----- READING TEXT
WASHINGTON — The 2018 edition of EPA’s comprehensive annual report on greenhouse gas emissions (GHG) highlights continued reductions in emissions – about two percent below 2015 levels and 11 percent below 2005 levels. Between 2005 and 2016, GHG emissions in the U.S. electric power sector have dropped by roughly 25 percent.

“This report confirms the President’s critics are wrong again: one-size-fits-all regulations like the Clean Power Plan or misguided international agreements like the Paris Accord are not the solution. The U.S. has reduced greenhouse gas emissions more than any country on Earth over the last decade,” said EPA Administrator Scott Pruitt. “American ingenuity and technological breakthroughs, not top-down government mandates, have made the U.S. the world leader in achieving energy dominance while reducing emissions – one of the great environmental successes of our time.”

Background

EPA’s annual report, the “Inventory of U.S. Greenhouse Gas (GHG) Emissions and Sinks: 1990-2016,” provides comprehensive look at U.S. emissions and removals by source, economic sector, and GHG, going back to 1990.

The gases covered by this inventory include: carbon dioxide, methane, nitrous oxide, hydrofluorocarbons, perfluorocarbons, sulfur hexafluoride and nitrogen trifluoride. The inventory also calculates carbon dioxide emissions that are removed from the atmosphere by “sinks,” e.g., through the uptake of carbon and storage in forests, vegetation, and soils.

This annual report is prepared by EPA in collaboration with numerous experts from other federal agencies including the U.S. Department of Energy’s Energy Information Administration, U.S. Department of Defense and U.S. Department of Agriculture, state government authorities, research and academic institutions, and industry associations.
----------
----- PROVIDED MATERIAL
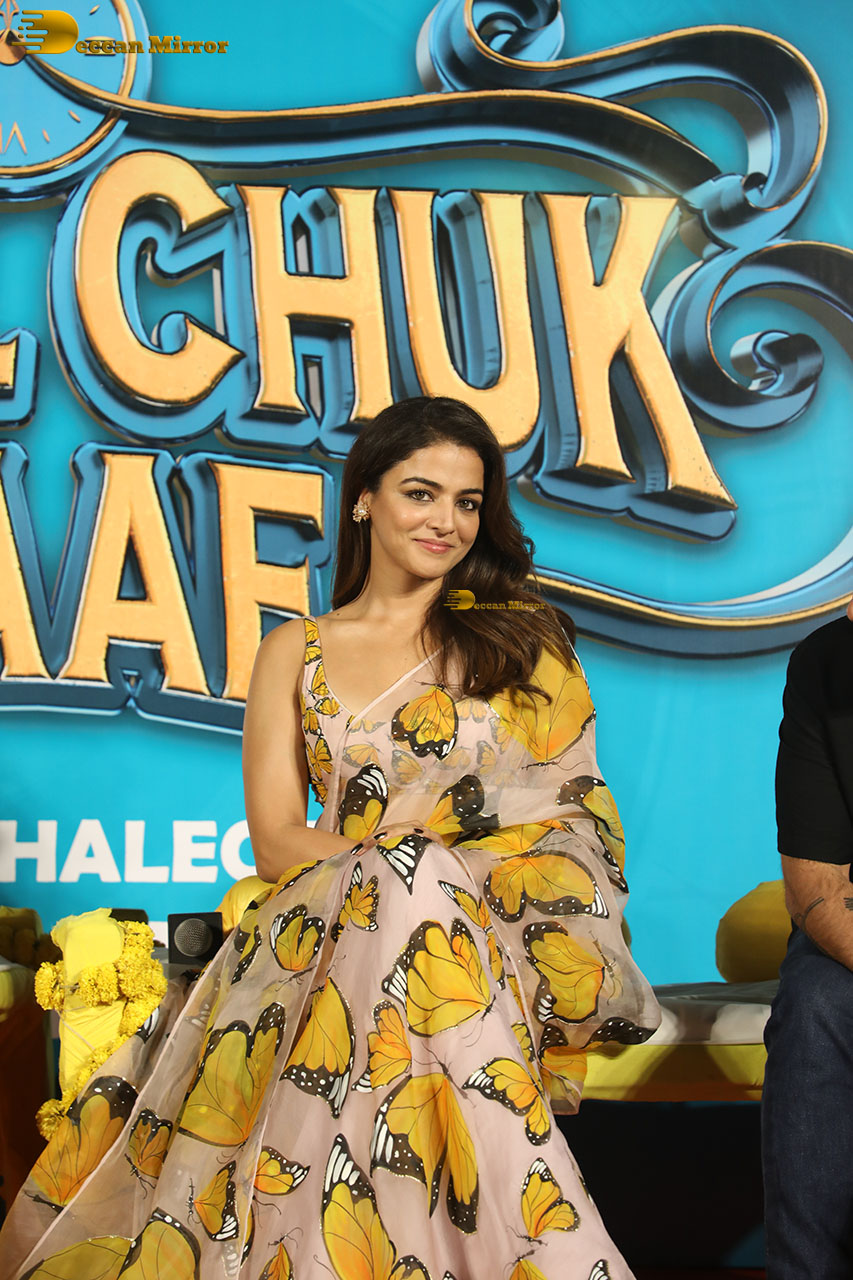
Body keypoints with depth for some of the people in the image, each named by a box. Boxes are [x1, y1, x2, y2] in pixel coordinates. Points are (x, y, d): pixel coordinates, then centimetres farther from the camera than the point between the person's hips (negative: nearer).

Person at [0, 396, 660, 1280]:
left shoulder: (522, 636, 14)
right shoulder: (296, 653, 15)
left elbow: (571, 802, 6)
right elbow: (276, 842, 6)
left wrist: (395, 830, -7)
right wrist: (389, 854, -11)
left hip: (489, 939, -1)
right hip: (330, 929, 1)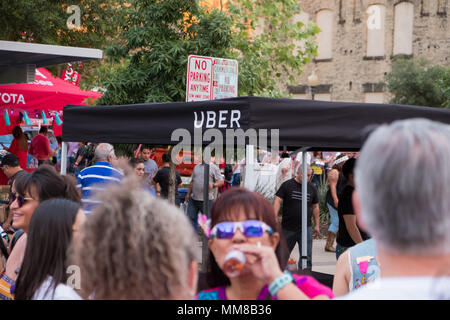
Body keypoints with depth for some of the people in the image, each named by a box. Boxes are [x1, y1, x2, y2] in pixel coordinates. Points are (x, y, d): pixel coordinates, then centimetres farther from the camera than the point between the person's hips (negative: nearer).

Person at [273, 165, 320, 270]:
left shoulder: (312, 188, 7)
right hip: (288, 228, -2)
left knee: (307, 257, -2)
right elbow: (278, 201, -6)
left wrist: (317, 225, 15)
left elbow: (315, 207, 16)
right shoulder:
----------
:: EXERCISE 1 ::
In the EPA announcement, by roughly what percentage did greenhouse gas emissions in the U.S. electric power sector drop between 2005 and 2016?
:: EXERCISE 2 ::
List every gas that the EPA announcement says the inventory covers.
:: EXERCISE 3 ::
Quote the EPA announcement starting at "This annual report" and ending at "and industry associations.".

:: EXERCISE RESULT 1 ::
Roughly 25 percent.

:: EXERCISE RESULT 2 ::
Carbon dioxide, methane, nitrous oxide, hydrofluorocarbons, perfluorocarbons, sulfur hexafluoride, nitrogen trifluoride

:: EXERCISE RESULT 3 ::
This annual report is prepared by EPA in collaboration with numerous experts from other federal agencies including the U.S. Department of Energy’s Energy Information Administration, U.S. Department of Defense and U.S. Department of Agriculture, state government authorities, research and academic institutions, and industry associations.